Arbeitsauftrag A: Wessen Rat sei man laut Johanna Mikl-Leitner bei der Impfpflicht gefolgt, wie es die Glosse über abgeschobene Verantwortung darstellt?
Arbeitsauftrag B: Knüpfen Sie an das Ende der Glosse über abgeschobene Verantwortung an und schreiben Sie sie weiter.

Lesetext:
::::::

Morgenglosse

Wenn Politiker Verantwortung abschieben

Die Impfpflicht sei falsch gewesen, man sei da aber nur dem Rat der Ärzte gefolgt, sagt Johanna Mikl-Leitner.

Wann ist das eigentlich eingerissen, dass sich Politiker nicht mehr für ihre eigenen Entscheidungen verantwortlich fühlen? Bundeskanzler Karl Nehammer wollte schon die Verantwortung für die Corona-Maßnahmen  an „die Experten“ delegieren, denen man „hörig“ gewesen sei - um dann zurückzurudern: Er sei missverstanden worden.

Die niederösterreichische Landeshauptfrau Johanna Mikl-Leitner schlägt nun in dieselbe Kerbe: Die Entscheidung für die Impfpflicht sei falsch gewesen, aber da sei man „dem Rat der Ärzte“ gefolgt. Sämtliche Ärztekammern hätten sich dafür ausgesprochen. Mikl-Leitners Aussagen sind den aktuellen Koalitionsverhandlungen mit den Freiheitlichen geschuldet: Die setzen eine Abrechnung mit der Corona-Politik an die Spitze ihrer Agenda, Mikl-Leitner kommt ihnen mit ihrer weichgespülten Selbstkritik in Sachen Impfpflicht ein kleines Stück entgegen.

::::::

Bereitgestellte Einträge:

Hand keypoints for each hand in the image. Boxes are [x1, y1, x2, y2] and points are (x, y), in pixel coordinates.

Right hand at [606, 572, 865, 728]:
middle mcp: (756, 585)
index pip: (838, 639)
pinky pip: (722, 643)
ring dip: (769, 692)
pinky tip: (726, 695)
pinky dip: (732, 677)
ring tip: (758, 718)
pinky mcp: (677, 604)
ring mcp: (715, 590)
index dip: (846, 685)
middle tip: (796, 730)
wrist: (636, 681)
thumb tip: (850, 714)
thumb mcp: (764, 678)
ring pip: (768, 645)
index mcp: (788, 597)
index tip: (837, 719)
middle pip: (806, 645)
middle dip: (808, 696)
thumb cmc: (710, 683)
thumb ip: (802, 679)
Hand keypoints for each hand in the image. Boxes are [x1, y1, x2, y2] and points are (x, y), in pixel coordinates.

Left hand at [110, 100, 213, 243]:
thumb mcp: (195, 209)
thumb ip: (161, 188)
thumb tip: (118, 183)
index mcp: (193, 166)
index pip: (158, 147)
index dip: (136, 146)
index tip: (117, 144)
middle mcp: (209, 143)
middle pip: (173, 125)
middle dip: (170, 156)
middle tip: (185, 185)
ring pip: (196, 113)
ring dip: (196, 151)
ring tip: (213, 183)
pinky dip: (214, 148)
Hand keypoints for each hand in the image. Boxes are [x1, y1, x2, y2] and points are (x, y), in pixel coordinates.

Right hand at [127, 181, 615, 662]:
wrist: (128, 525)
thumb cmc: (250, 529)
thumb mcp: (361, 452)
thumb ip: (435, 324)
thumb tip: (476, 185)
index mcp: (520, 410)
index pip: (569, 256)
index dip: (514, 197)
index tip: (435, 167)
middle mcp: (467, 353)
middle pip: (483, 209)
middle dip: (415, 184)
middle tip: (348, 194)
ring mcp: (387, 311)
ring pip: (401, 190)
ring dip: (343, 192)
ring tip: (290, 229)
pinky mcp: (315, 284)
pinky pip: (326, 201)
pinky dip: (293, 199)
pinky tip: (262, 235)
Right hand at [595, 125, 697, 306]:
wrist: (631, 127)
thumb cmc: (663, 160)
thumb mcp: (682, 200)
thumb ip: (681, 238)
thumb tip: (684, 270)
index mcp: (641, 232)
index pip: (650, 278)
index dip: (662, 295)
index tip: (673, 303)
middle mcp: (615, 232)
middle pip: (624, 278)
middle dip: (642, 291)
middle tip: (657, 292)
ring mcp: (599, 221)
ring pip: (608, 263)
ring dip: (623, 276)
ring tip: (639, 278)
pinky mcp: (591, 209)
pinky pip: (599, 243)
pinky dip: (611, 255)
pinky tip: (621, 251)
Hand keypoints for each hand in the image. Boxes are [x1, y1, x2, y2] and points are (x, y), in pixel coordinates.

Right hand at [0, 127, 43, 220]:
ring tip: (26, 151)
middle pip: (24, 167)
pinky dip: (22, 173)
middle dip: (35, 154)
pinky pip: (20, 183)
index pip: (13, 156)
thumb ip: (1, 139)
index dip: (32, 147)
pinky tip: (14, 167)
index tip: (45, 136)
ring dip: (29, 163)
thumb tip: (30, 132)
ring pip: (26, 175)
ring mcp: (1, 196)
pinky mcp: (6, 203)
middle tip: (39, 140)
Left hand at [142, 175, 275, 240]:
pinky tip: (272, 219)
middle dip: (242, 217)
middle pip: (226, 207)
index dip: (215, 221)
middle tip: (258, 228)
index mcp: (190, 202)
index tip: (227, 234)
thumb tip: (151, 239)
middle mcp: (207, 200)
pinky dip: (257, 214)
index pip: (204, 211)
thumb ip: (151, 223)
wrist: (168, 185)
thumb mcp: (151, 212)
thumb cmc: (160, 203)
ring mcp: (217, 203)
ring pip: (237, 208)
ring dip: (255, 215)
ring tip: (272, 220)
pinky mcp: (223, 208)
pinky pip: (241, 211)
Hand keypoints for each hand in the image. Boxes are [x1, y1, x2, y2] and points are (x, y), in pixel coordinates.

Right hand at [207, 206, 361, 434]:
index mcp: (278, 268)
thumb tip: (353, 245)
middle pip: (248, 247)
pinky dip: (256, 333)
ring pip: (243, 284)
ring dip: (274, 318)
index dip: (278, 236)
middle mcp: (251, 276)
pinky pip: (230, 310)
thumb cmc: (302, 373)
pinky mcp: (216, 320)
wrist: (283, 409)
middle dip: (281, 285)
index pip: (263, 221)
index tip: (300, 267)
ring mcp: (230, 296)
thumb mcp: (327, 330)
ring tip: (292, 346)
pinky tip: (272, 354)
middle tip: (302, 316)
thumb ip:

::::::

Antwort A: Dem Rat der Ärzte.

Antwort B:
Nur: Der Verweis auf „die Ärzte“ ist schlicht und einfach falsch. Wer die Genese der Impfpflicht im November 2021 kennt, weiß, dass die ÖVP, speziell der frühere steirische Landeshauptmann Hermann Schützenhöfer, die treibende Kraft war. Die SPÖ in Person von Bürgermeister Michael Ludwig hatte angesichts der Delta-Welle auf einen Lockdown gedrängt, die ÖVP-Landeshauptleute hatten im Gegenzug auf eine Impfpflicht gepocht. Und der „Rat der Ärzte“? Den mag es gegeben haben. Aber wären die Landeshauptleute nicht ohnehin auf die Impfpflicht umgeschwenkt, hätten sie die Empfehlung der Ärztekammer schlicht ignoriert - wie das in vielen anderen Fällen ja auch passiert.